How To Use A Baby Sling Safely

Mum sat on the floor in a field with her child in a baby sling and flowers around them.

Image  ©  iStock.

Is there anything better than hugging your baby close to you?

Parents have been using slings and wraps to carry babies for thousands of years. Although it has dipped in and out of fashion (looking at you, Victorians), there is no doubt that babywearing is here to stay. The benefits speak for themselves. Not only is this a smooth and gentle way to transition your newborn baby from the womb into the outside world, but in the sling, your baby can hear your heartbeat and sense your breathing, which in turn helps them to regulate their own. Babywearing is also amazing for bonding for both parents, if you are at home it is a great opportunity for some skin-on-skin, which babies LOVE, and it's an oxytocin booster for you too.

If you want to give slings and wraps a try before you commit, or try a few different styles- there are lots of sling libraries in the UK, if you don't have one locally there are even some online. Practise makes perfect, there are some important safety standards to stick when it comes to baby-wearing, and we have gathered some key information and top tips, so that you can be using your baby carrier safely in no time.

Mum in a restaurant eating a sandwich with her baby in a green baby sling.
Image © iStock.

When Can You Start Using A Baby Sling?

The wonderful thing about baby-wearing is that it allows you to keep close contact for long periods of time, not to mention many other amazing benefits, and the fact that it's hands free. Once you are confident with keeping your baby safe in the sling there is no going back, it really is a game changer!

You can use a sling for newborn babies right up until toddler-hood. As long as you are totally confident that you know how to wear a baby wrap, there is no reason why you can't pop your newborn in for a gentle walk or even just carrying them around the house.

Babies love being held, and the more we learn about how keeping them close actually improves their confidence and sense of independence later on, the more sense it makes to get the hang of baby slings as soon as possible. As your little one gets bigger you may decide to move on from the wraps, or ring sling style baby carriers to use something more rigid. Once your child has more muscle control and can hold their own head up unassisted, these kind of carriers are great for making a switch to front facing, or carrying your baby on your back.
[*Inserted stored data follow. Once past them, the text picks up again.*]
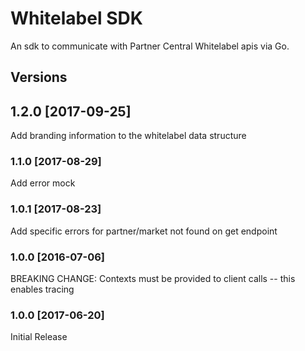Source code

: Whitelabel SDK
=================
An sdk to communicate with Partner Central Whitelabel apis via Go.

## Versions
## 1.2.0 [2017-09-25]
Add branding information to the whitelabel data structure

### 1.1.0 [2017-08-29]
Add error mock

### 1.0.1 [2017-08-23]
Add specific errors for partner/market not found on get endpoint

### 1.0.0 [2016-07-06]
BREAKING CHANGE: Contexts must be provided to client calls -- this enables tracing

### 1.0.0 [2017-06-20]
Initial Release
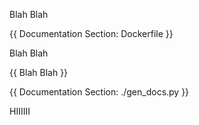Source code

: Blah Blah

{{ Documentation Section: Dockerfile }}

Blah Blah

{{ Blah Blah }}

{{ Documentation Section: ./gen_docs.py }}

HIIIIII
Mum cuddling her baby who is in a blue baby sling.
Image © cookie_studio, under a Creative Commons license.

How Do You Put Your Baby In The Sling?

Most slings will come with detailed instructions for how to use them, and there are some helpful videos online, Carrying Matters by Dr Rosie Knowles is an invaluable resource when learning how to tie a baby wrap, and make sure your baby is perfectly positioned.  

When babies are is born their spine is actually 'c-shaped', it takes around a year for this straighten out and this is why it's really important that they are totally supported in this natural position, with no excess pressure anywhere. You may have heard of the 'spread squat', or 'frog legged position', this is when the baby's bottom is lower than their knees and their knees are raised, much like a frog! Your baby's knees should be at least at a 90 degree angle, this will reduce the weight placed on their developing hips. The stretchy fabric that slings and wraps are made of is perfect for supporting this position, as you can stretch the fabric tightly under baby's bottom and ensure their legs are tucked up, and that they are comfortably high up on your chest.

Dad looking down at his baby lovingly, who is in a baby sling.
Image © cookie_studio


One of the absolute easiest ways to check your baby is safe before you set off, is to follow these guidelines from the UK Sling Consortium- T.I.C.K.S. You will find yourself automatically checking off the points as you secure your baby in the sling.

The T.I.C.K.S. rule for Safe Babywearing.
Image © UK Sling Consortium

(T)ight: Slings and carriers need to be tight enough to hug your baby close to you. If there is any loose fabric this will allow your baby to slip down in the carrier, this can greatly reduce their ability to breathe. Wearing a loose sling is also uncomfortable for you too, we want a nice snug fit.

(I)n view at all times: Your baby’s face should be easily visible, even with just a quick glance down. If you have to open the sling out or move fabric to see their face, then it is not being worn correctly.

(C)lose enough to kiss: This means that your baby is being worn high up enough in the sling and on your chest that you can simply bob your head down and plant a little kiss on baby’s head! It is a super easy way to check they are in the right place.

(K)eep chin off the chest: There should always be at least a finger width of space between your baby’s chin and their chest- if their head is slumping down onto their chest then they aren't positioned correctly. Remember a tiny baby can't support their own head so you need to make sure it is visible, and facing up not down.

(S)upported back: Your baby needs to be well supported, their tummy and chest should be up against you- if you press gently on your their back while they are upright in the carrier, they should not be able to get any closer- or have room to 'uncurl'. They need to be snug and close with their back supported in its natural position.